Service here is incredibly friendly, occasionally haphazard, sometimes fast and sometimes not. On the floor, there's a wonderful ignorance of anything like timing or flights. The food comes when the food comes off the grill -- rare steaks quick, well steaks slow, a sweet fruit boba drink in its disposable plastic cup with heat-sealed plastic cover and special pointy straw a minute after you order, a rocket-fuel Vietnamese slow-drip coffee made with Café Du Monde and sweetened condensed milk halfway through dinner.
The food isn't fancy, isn't pretty, isn't designed in any artificial, insincere way. Instead, the menu offers simple kicks for simple tastes. The entrees are mostly steaks -- from a 22-ounce porterhouse for fifteen bucks to a nine-ounce strip loin for less than $10 -- and all choice cut, the favored grade of homemaking moms, of supermarket butcher's counters and bargain meat shoppers. Although some pedantic beef sticklers (like me when I'm in a more feisty mood) might tell you that there's nothing in the world quite like a properly dry-aged, prime-grade ribeye, I also say there's nothing quite like a $12 choice T-bone for reminding you of what steaks used to taste like before anyone knew anything about steaks -- what they tasted like coming off Dad's backyard grill.
Sure, the steaks can be tough. They've got some gristle, some unmarbled fat, some connective tissue. But they truly taste like steak -- like beef and blood and char -- unlike those killer USDA prime beauties, which often (especially in the filet and loin cuts) eat like marshmallows soaked in salt brine. Refinement can be good, but it doesn't always taste good. And at Cowbobas, refinement isn't even an option once you start hacking away at a beautifully black-and-blue pound of cow, fresh from the grill, tasting so subtly yet totally different from one side of the bone to the other, from the rind to the point.

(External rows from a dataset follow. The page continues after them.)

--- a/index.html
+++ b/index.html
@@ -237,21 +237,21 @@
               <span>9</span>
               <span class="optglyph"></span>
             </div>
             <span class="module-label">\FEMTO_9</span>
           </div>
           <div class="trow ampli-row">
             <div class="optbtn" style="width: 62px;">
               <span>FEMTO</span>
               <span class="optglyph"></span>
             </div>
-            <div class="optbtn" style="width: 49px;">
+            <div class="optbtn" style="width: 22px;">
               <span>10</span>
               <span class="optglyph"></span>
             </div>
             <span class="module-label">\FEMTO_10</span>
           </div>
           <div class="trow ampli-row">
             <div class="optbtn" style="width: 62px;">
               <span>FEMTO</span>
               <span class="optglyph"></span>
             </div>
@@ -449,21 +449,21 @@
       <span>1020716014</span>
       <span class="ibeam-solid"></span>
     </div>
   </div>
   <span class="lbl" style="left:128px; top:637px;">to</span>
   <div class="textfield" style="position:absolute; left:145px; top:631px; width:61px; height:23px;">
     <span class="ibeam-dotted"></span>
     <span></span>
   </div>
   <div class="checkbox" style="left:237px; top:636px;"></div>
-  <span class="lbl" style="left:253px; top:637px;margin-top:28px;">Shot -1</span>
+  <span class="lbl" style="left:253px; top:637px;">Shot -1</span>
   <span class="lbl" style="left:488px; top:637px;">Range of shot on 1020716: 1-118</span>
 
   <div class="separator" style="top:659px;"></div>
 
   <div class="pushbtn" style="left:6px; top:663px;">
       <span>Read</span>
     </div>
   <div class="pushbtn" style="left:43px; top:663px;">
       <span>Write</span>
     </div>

The possible accompaniments are without pretension, too. Salads are iceberg with shredded carrot and dressing out of a bottle. Potatoes are baked, served either naked or with butter, with sour cream, with a whole lot of both. Prices are all-inclusive; no one's out to screw you by making you mortgage the ranch for a side of starch or creamed spinach. And, of course, there's steak sauce right on the table (Worcestershire, too), because steak sauce was designed for steaks like these. Don't be ashamed. Pour it on thick.

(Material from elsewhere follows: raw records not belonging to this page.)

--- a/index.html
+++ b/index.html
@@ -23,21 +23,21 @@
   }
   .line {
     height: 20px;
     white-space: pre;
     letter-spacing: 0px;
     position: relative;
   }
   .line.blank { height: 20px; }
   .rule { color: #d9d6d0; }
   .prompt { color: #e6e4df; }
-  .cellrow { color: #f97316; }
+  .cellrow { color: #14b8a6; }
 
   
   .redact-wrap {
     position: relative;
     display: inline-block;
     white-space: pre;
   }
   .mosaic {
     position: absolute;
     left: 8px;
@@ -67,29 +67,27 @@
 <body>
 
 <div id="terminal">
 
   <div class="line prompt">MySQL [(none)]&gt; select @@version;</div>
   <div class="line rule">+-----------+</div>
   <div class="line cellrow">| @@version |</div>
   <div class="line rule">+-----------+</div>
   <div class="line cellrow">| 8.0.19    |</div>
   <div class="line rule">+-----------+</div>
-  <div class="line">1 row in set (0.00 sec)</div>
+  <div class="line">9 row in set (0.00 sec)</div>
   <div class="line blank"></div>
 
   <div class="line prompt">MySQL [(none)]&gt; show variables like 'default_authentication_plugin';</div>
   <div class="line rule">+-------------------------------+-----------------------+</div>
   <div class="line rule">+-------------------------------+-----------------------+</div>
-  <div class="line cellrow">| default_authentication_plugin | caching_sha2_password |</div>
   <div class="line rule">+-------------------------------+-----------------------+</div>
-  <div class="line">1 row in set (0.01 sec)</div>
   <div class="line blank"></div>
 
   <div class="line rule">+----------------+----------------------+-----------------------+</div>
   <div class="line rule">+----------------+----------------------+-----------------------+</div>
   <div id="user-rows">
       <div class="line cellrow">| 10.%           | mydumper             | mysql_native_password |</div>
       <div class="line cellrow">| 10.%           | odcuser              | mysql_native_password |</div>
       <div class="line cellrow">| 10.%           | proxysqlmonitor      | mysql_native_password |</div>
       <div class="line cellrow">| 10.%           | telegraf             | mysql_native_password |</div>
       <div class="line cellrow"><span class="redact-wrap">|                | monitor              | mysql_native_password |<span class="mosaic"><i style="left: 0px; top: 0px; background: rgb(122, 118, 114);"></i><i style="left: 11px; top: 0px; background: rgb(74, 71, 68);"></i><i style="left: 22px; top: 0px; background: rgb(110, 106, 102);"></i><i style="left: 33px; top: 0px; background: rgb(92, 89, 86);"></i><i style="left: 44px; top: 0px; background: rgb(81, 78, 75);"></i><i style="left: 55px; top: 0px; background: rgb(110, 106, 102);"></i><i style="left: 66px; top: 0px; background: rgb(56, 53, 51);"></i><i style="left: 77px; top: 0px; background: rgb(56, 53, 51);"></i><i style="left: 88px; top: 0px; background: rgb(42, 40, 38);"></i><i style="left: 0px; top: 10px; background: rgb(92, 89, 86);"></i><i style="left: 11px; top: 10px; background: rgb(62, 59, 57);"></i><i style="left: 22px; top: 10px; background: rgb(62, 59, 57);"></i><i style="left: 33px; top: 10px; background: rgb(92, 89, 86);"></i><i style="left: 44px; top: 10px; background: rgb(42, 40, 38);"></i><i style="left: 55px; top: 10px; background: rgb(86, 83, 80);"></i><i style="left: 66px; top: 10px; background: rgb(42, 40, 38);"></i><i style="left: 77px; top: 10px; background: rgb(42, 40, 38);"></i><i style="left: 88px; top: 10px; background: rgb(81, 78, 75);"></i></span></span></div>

The owner, Michelle Wong, is here most days and most nights. So is her mother, Jenna. She may not wait on your table, but she'll stop by to make sure everything's all right, to see if you need anything. The Wongs are happy to chat about their place, never seeming to realize the strange juxtapositions they've created here. They initially conceived of Cowbobas as a low-end steakhouse because everyone likes steak, and everyone likes cheap steaks even more. And since Spanish is the primary language in this area, the Spanish translations are a given. But other neighbors want their boba, their durian and their milk tea, and the Wongs are pleased to provide it. They chose the location -- once a Wholly Guacamole, as ill-conceived a concept as Cowbobas is perfect -- because it was the location available, and its surroundings dictated the rest.
Although Cowbobas is not the best restaurant in Denver, it's a restaurant you could only find in Denver, and a good one doing a job that most restaurants never get credit for: feeding the home team, cheaply and dependably.
Still, a couple of robots wouldn't hurt. You know, just for a little atmosphere.